Wie bereits in Der fantastische Mr. Fox (Fantastic Mr. Fox, 2009) bewegt sich alles in ruppiger, bewusst altmodisch gestalteter Stop-Motion. Das zerzauste Hundehaar zottelt auch im Stillstand durch die Handabdrücke der Puppenspieler, die in der Harryhausen’esken Bewegung immer wieder zu sehen sind. Andersons nostalgische Handarbeit gestaltet dabei Affekte und Actionszenen gleichermaßen kreativ. Rudelkämpfe finden in den aus Comics bekannten Staubwirbeln statt, die hier aus Schaumstoff und Watte geformt sind, während die Tränen von Mensch und Tier als durchsichtige Folie die Wangen hinunterrollen. So ist Isle of Dogs wiedermal eine Komödie, die einen schweren und melancholischen Unterton mitbringt. Mehr noch als in anderen Filmen Andersons bahnt sich diese ihren Weg in den Vordergrund. Am schönsten entspinnt sich das, als Spots auf ein Rudel von durch Tierversuche malträtierten Hunden trifft, die ihm vom Tod ihres Alphatiers erzählen und beim Sprechen immer wieder in ein kollektives Heulen verfallen, das beide Spielarten des Films wunderbar in sich vereint.

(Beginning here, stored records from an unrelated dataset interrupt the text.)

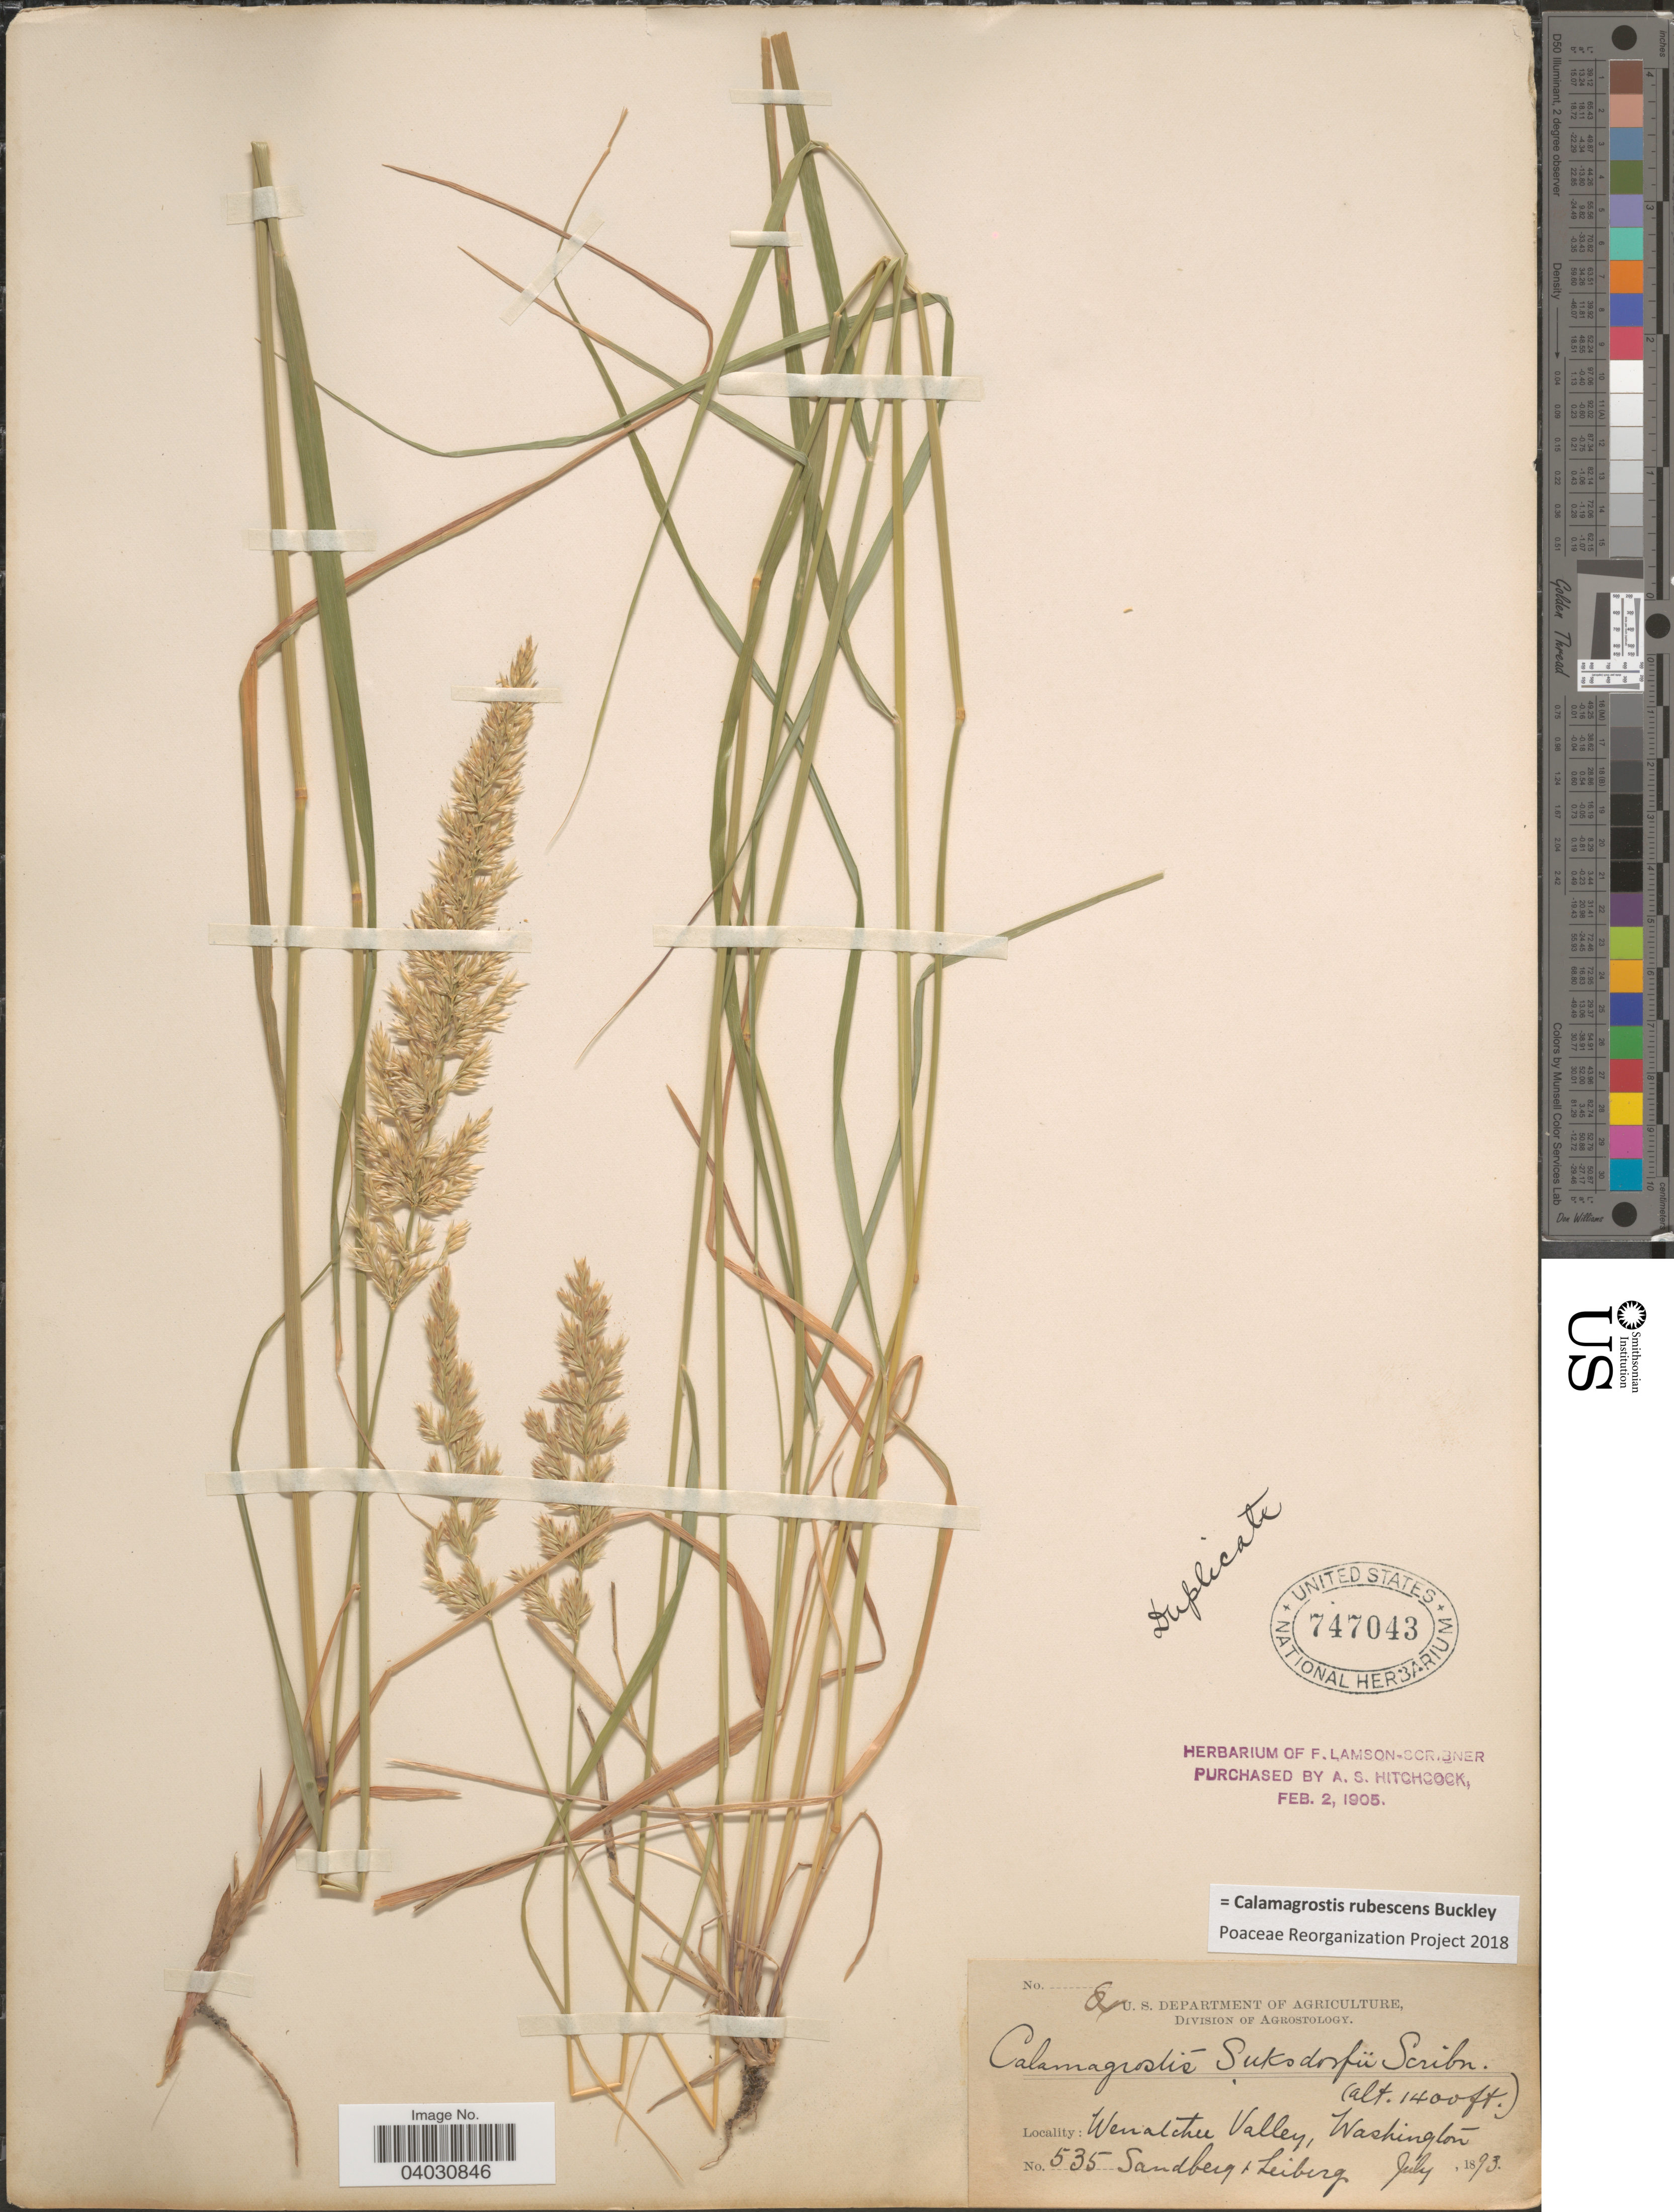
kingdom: Plantae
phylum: Tracheophyta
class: Liliopsida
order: Poales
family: Poaceae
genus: Calamagrostis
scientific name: Calamagrostis rubescens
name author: Buckley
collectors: Sandberg & -. Leiberg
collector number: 535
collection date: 1893-07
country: United States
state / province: Washington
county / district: Chelan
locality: Wenatchee Valley.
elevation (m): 427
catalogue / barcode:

Whatever happened to men’s best friend?

Überhaupt ist der resolute Kontrollwille Anderson im Film stets die Schnittstelle zwischen den Gegensätzen. Seine strenge Komposition wendet er auf die bunte, mechanische und mannigfaltig detaillierte Müllinsel ebenso an wie auf die graue, starre und symmetrische Struktur der Hundehasser-Metropole. Was könnte einen schöneren Kontrast für den Kontrollfreak schaffen als eine Müllhalde? Und wo könnte seine Ästhetik besser aufgehoben sein als bei der Propagandainszenierung eines Diktators?

Natürlich ist die strikte Ästhetik damit auch die Brücke zwischen Mensch und Hund, die voneinander getrennt wurden, obwohl sie natürlich füreinander geschaffen sind. Die Menschen sprechen ein zumindest für ein westliches Publikum unverständliches und nicht untertiteltes Japanisch, während das Hundegebell allseits durch Sprache ersetzt wird. Natürlich favorisiert der Film die geprügelten Underdogs. „Whatever happened to men’s best friend?“, ist ein Mantra des Quintetts um Atari. Die einzigen, die es jenseits der Insel verstehen, sind (auch hier muss man sagen: wie immer) die Kinder. Für sie ist die Welt ohne den besten Freund des Menschen eben nicht vollständig, auch oder gerade weil sie die politischen Zusammenhänge nicht verstehen oder bei der Recherche für die revolutionäre Schülerzeitung manchmal den Faden verlieren. Doch genau das ist das Wunderbare an Isle of Dogs. Eine neue Rutschbahn wartet schon im nächsten, perfekt symmetrischen Bildausschnitt.